Gascoigne si sfoga: “È stato un anno infernale, i poliziotti che mi hanno arrestato mi hanno chiesto i selfie…”

Gascoigne si sfoga: “È stato un anno infernale, i poliziotti che mi hanno arrestato mi hanno chiesto i selfie…”

L’ex centrocampista ha passato un momento complicato per il processo arrivato dopo l’accusa di violenza sessuale. L’ex giocatore però guarda il bicchiere mezzo pieno…

di Redazione Il Posticipo

Che mondo sarebbe senza Gazza Gascoigne sulle prime pagine dei giornali? L’inglese ha vissuto una carriera al limite fatta di grandi giocate e colpi di testa fuori dal campo. Recentemente l’ex centrocampista è stato accusato di violenza sessuale e ha dovuto affrontare un processo che lo ha letteralmente sfinito. Oggi Gascoigne si è sfogato e per fortuna vede il peggio alle spalle.

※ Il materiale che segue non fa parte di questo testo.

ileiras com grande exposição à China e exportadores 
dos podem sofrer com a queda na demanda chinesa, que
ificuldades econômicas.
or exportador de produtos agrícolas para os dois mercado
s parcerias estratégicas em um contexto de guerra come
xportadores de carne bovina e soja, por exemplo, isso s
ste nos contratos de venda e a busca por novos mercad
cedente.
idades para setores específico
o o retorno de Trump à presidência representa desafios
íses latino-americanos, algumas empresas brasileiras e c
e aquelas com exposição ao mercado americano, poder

ANNO INFERNALE – Il 52enne è stato accusato di aver afferrato una donna “con forza” e di averla baciata prima di infilarle la lingua in bocca mentre viaggiavano su un treno. L’ex giocato ha affermato di aver voluto incoraggiare la ragazza che era stata bollata come “grassa” durante il tragitto da York a Durham il 20 agosto dell’anno scorso. “Non c’era nulla di sessuale in quel bacio. Se fosse capitato a qualcun altro, non sarebbe mai finito in tribunale”. La giuria predisposta ci ha messo 2 ore e 45 minuti per archiviare il caso e considerare Gazza innocente. Gascoigne si è sfogato al Sunday Mirror: “Mi sono spaventato. Questa è la cosa più difficile che abbia mai vissuto. È stato un anno infernale”.

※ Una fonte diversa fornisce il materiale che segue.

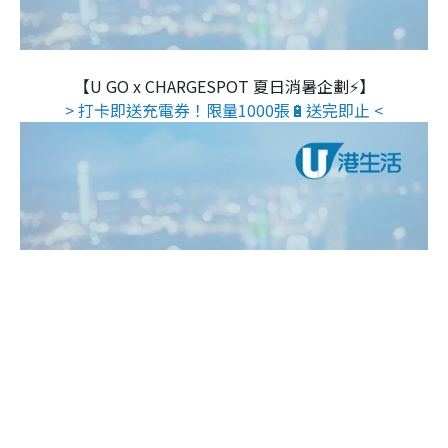
【U GO x CHARGESPOT 夏日消暑企劃⚡】
> 打卡即送充電券！限量1000張🔋送完即止 <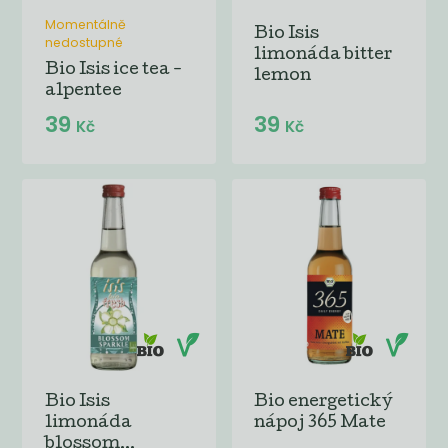
Momentálně
Bio Isis
nedostupné
limonáda bitter
Bio Isis ice tea -
lemon
alpentee
39
39
Kč
Kč
Bio Isis
Bio energetický
limonáda
nápoj 365 Mate
blossom...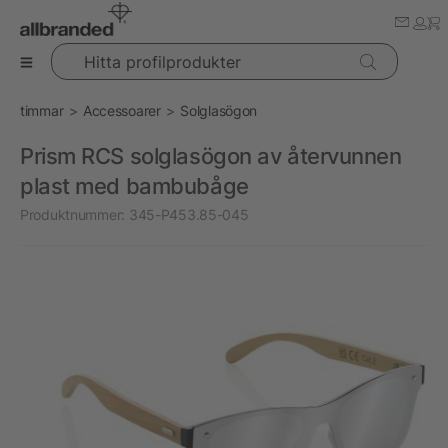
Hitta profilprodukter
timmar
Accessoarer
Solglasögon
Prism RCS solglasögon av återvunnen
plast med bambubåge
Produktnummer:
345-P453.85-045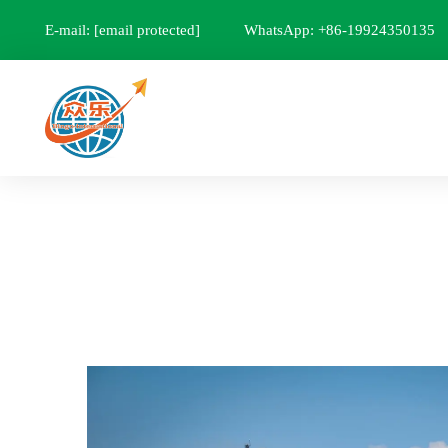
E-mail:
[email protected]
WhatsApp: +86-19924350135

SELFIE E CALCIO – Gascoigne ha sofferto molto, ma ha trovato anche il modo per sorridere nonostante tutto. L’ex giocatore ha rivelato che gli sono stati chiesti dei selfie dopo essere stato arrestato: “Quando ero dietro la macchina della polizia mi hanno parlato di calcio. Lungo la strada verso la stazione mi hanno chiesto di tutto, com’era il Middlesbrough ai miei tempi oppure parlavano del gol che ho segnato ad Euro ‘96 contro la Scozia. Poi mi hanno chiesto dei selfie, non ci potevo credere”. Gazza è stato imprigionato in una cella di detenzione per 4 ore e interrogato per 45 minuti. Una gran brutta esperienza: e un pezzo di un anno infernale adesso è alle spalle.